▸ THE PROBLEM
Display each line of the entries below that contains the word "watch", treating uppercase and lowercase letters as distinct.

▸ GIVEN ENTRIES
========================
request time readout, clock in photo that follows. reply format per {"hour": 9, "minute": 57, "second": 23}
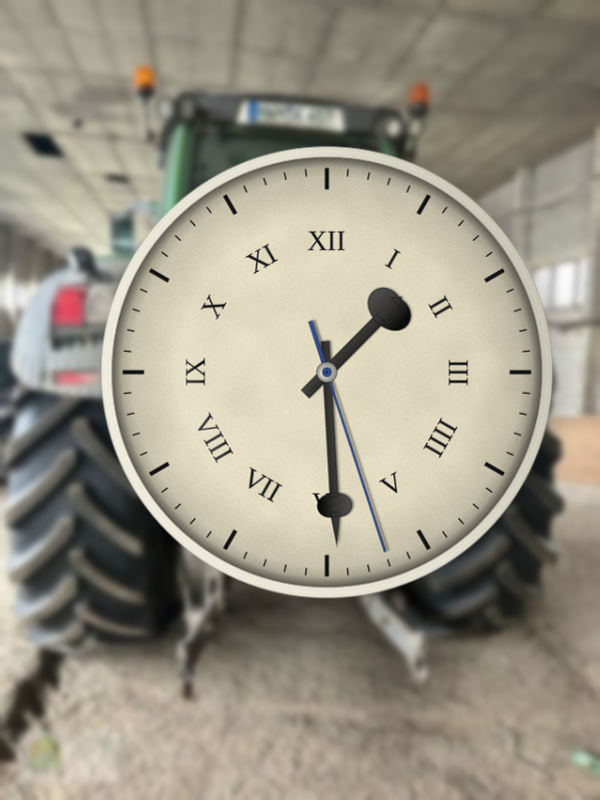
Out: {"hour": 1, "minute": 29, "second": 27}
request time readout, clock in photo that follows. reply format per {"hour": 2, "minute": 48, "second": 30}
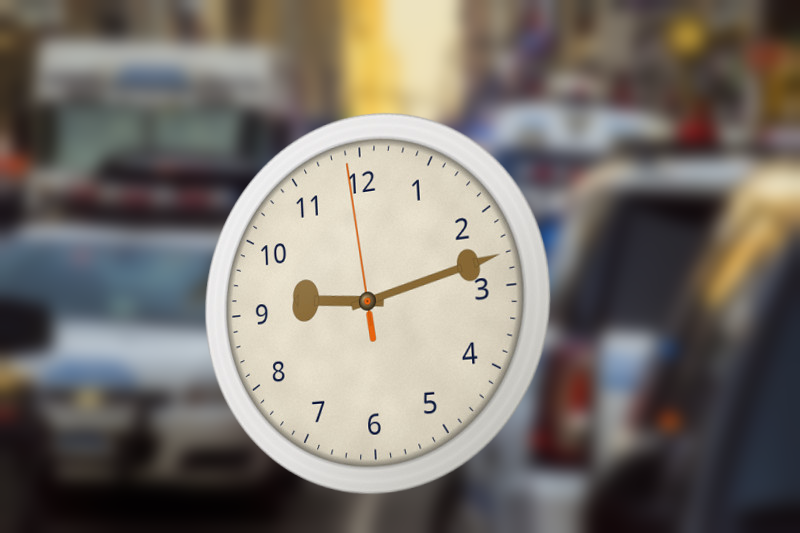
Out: {"hour": 9, "minute": 12, "second": 59}
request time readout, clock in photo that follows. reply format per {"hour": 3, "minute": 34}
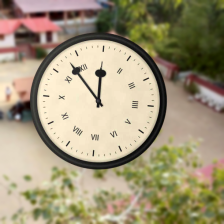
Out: {"hour": 12, "minute": 58}
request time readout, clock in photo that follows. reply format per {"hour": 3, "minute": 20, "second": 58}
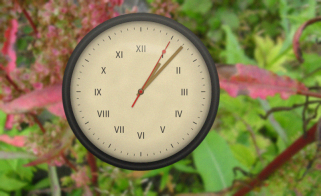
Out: {"hour": 1, "minute": 7, "second": 5}
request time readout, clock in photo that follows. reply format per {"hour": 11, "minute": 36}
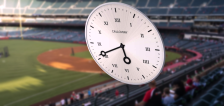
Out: {"hour": 5, "minute": 41}
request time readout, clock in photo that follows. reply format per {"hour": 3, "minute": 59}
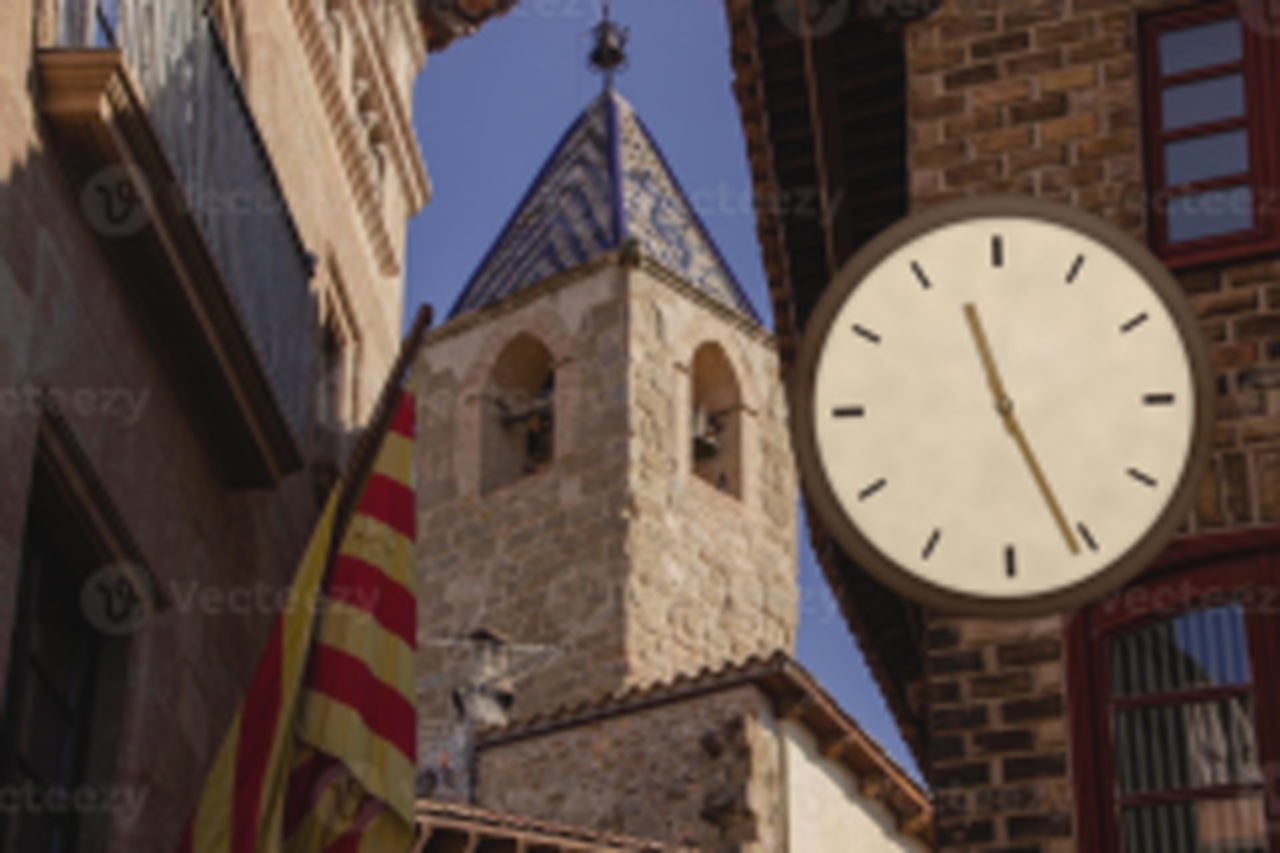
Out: {"hour": 11, "minute": 26}
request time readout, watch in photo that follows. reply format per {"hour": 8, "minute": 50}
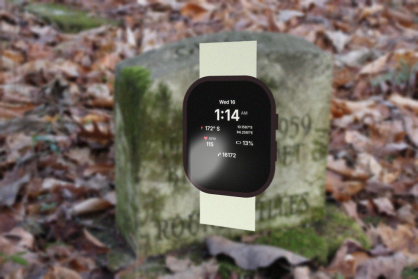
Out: {"hour": 1, "minute": 14}
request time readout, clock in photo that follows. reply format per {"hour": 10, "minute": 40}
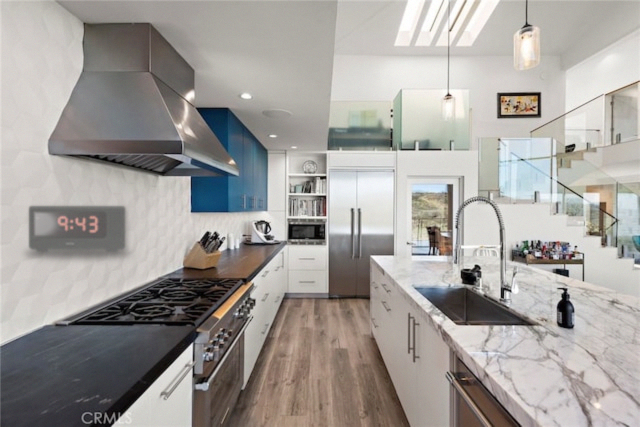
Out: {"hour": 9, "minute": 43}
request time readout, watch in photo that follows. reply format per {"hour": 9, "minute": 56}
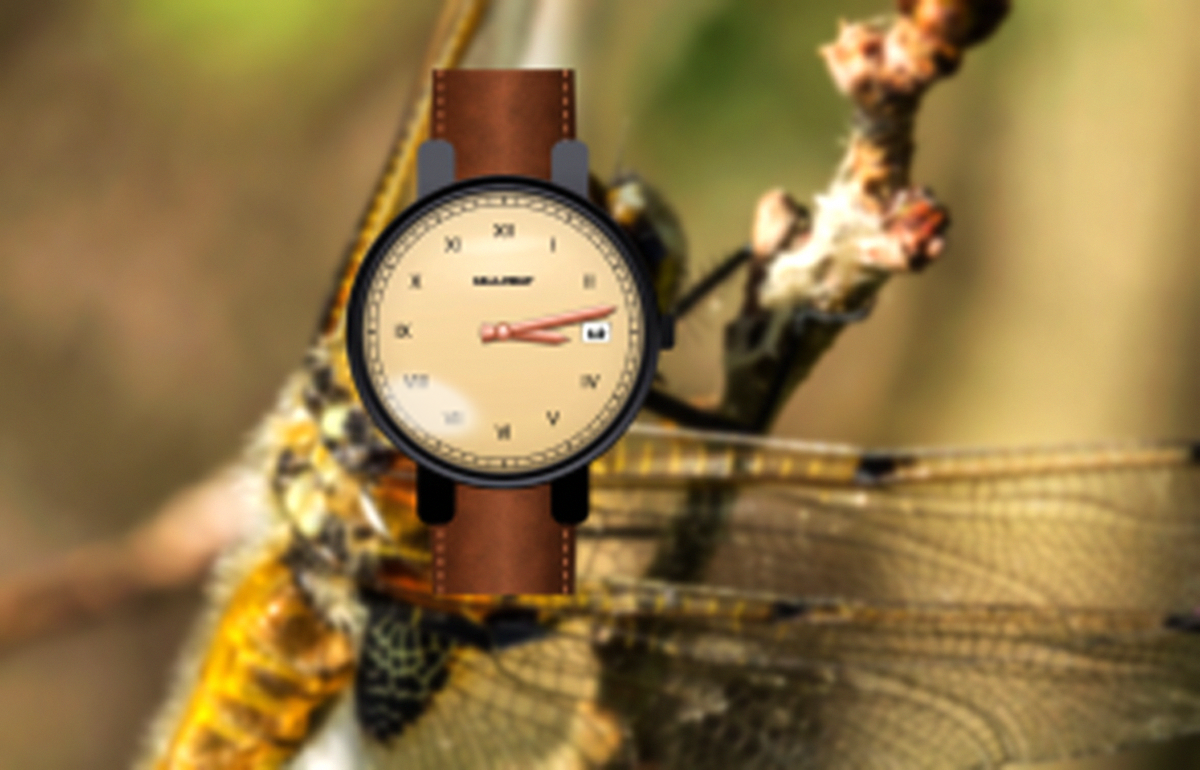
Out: {"hour": 3, "minute": 13}
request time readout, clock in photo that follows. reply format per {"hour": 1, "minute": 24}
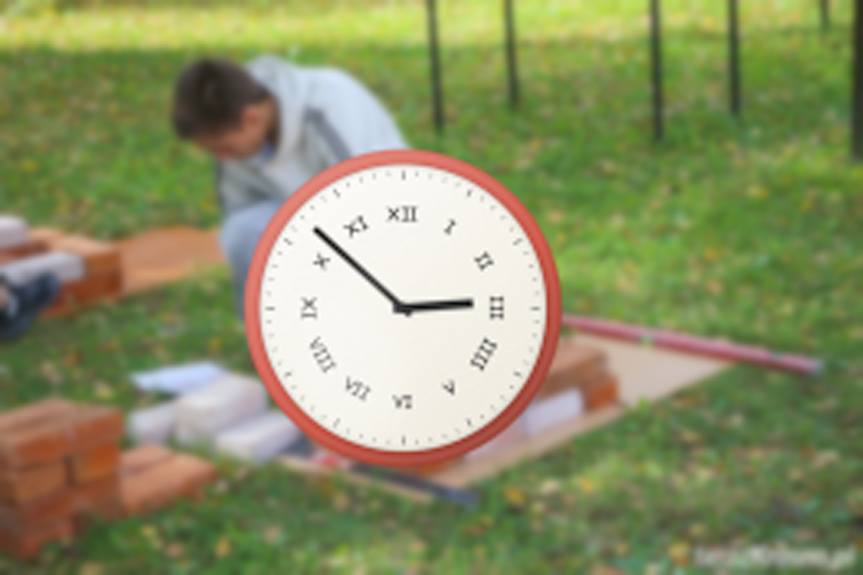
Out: {"hour": 2, "minute": 52}
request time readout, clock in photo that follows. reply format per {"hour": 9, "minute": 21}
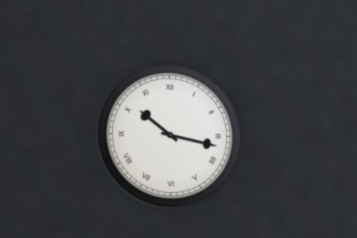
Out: {"hour": 10, "minute": 17}
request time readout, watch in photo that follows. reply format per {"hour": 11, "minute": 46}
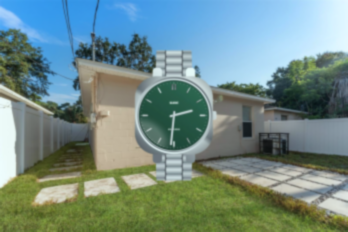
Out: {"hour": 2, "minute": 31}
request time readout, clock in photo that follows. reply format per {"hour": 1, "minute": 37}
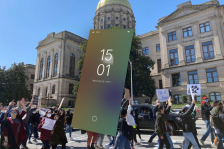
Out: {"hour": 15, "minute": 1}
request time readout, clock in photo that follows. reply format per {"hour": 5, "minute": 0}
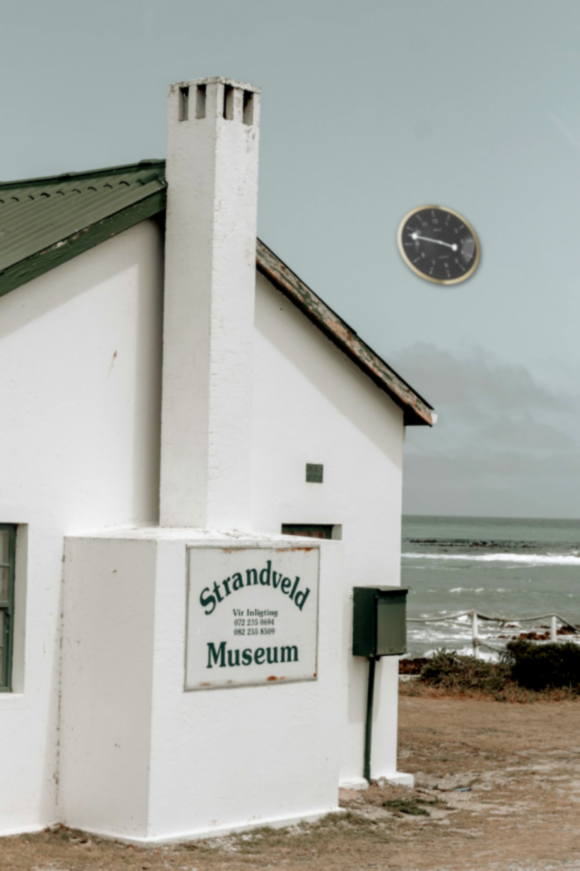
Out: {"hour": 3, "minute": 48}
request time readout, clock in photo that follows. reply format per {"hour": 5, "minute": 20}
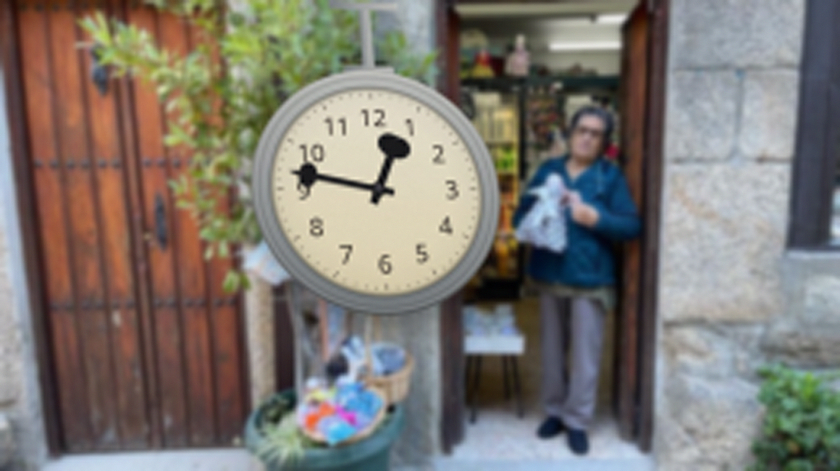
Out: {"hour": 12, "minute": 47}
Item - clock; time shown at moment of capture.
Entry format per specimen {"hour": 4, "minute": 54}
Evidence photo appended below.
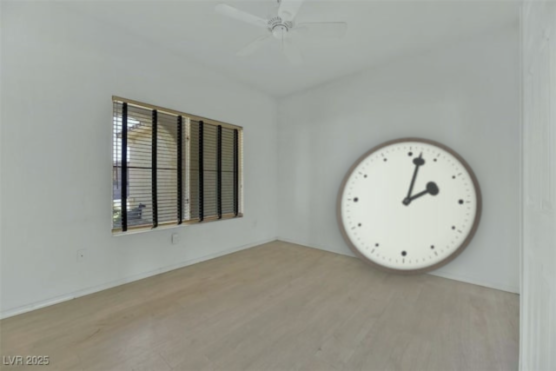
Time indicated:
{"hour": 2, "minute": 2}
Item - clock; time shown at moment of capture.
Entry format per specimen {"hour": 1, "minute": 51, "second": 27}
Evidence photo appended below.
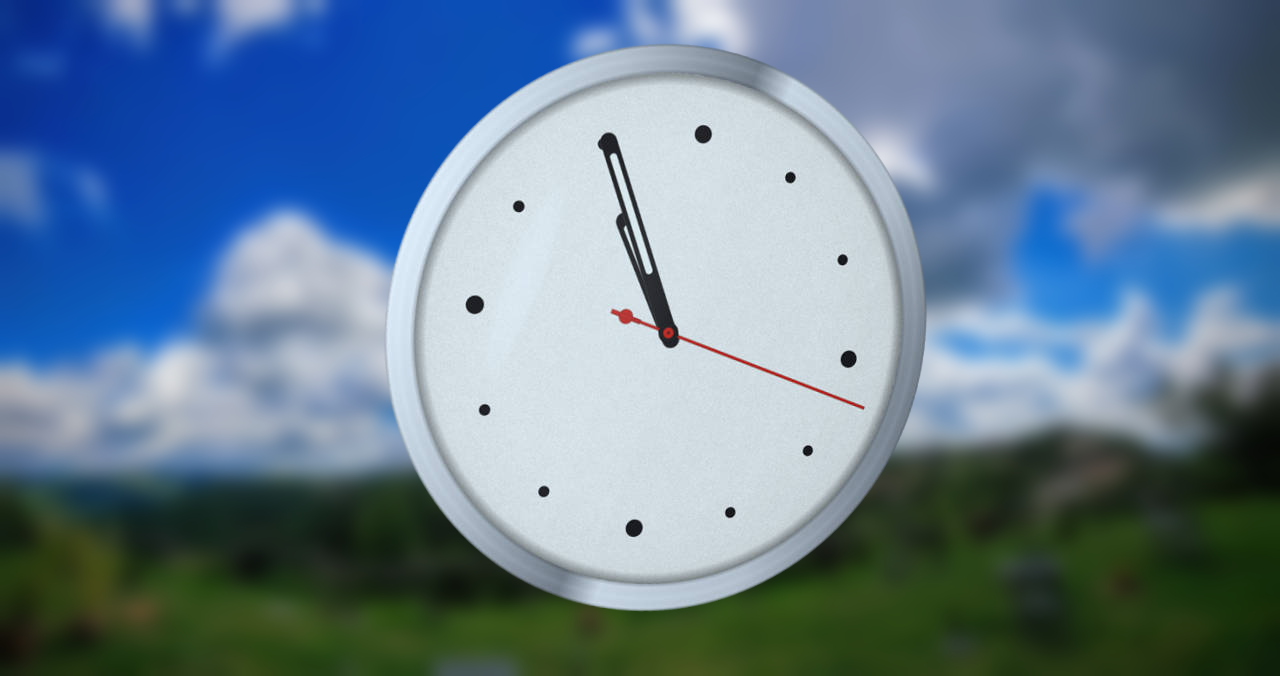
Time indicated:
{"hour": 10, "minute": 55, "second": 17}
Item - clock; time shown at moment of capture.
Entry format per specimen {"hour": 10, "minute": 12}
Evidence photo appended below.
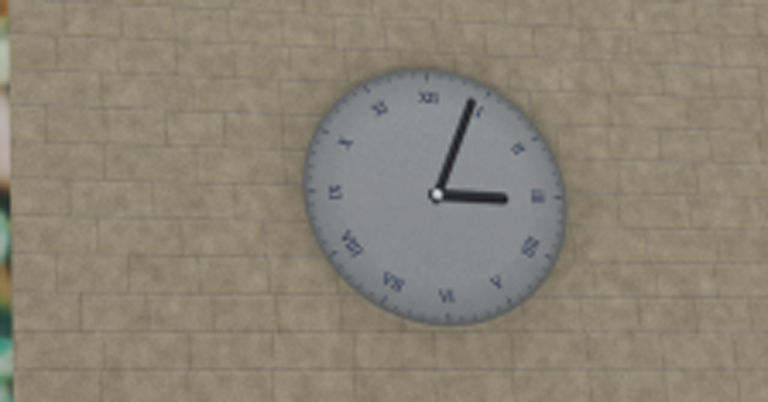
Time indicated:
{"hour": 3, "minute": 4}
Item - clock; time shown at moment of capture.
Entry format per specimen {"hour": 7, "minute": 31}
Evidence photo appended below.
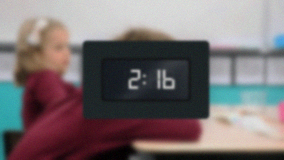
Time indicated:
{"hour": 2, "minute": 16}
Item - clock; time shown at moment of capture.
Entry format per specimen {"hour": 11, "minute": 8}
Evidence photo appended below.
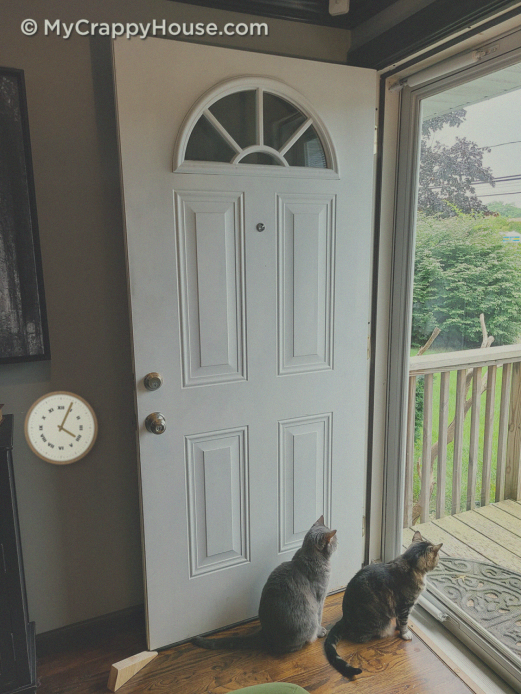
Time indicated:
{"hour": 4, "minute": 4}
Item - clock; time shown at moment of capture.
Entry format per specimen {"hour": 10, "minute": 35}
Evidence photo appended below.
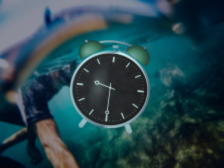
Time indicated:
{"hour": 9, "minute": 30}
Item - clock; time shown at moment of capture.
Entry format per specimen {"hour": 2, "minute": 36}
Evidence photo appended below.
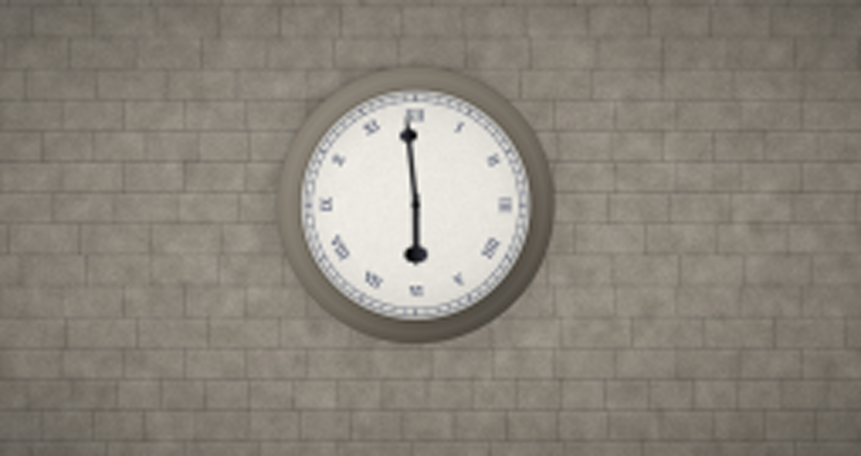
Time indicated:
{"hour": 5, "minute": 59}
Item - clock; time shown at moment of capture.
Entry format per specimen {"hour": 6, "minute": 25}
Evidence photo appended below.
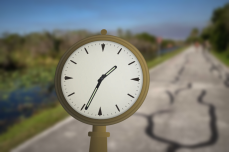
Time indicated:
{"hour": 1, "minute": 34}
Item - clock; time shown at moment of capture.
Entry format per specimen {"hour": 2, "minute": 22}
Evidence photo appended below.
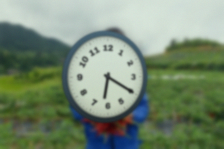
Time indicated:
{"hour": 6, "minute": 20}
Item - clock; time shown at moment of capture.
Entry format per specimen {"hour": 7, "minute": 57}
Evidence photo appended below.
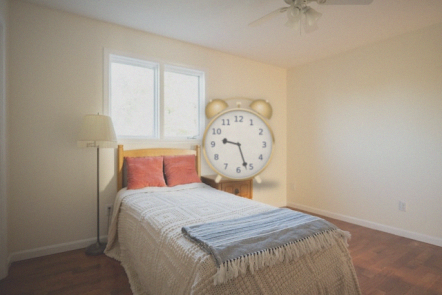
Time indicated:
{"hour": 9, "minute": 27}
========================
▸ RESULT OF THIS EXERCISE
request time readout, watch in photo that follows. reply format per {"hour": 8, "minute": 50}
request time readout, watch in photo that follows. reply format per {"hour": 9, "minute": 56}
request time readout, watch in photo that follows. reply format per {"hour": 11, "minute": 46}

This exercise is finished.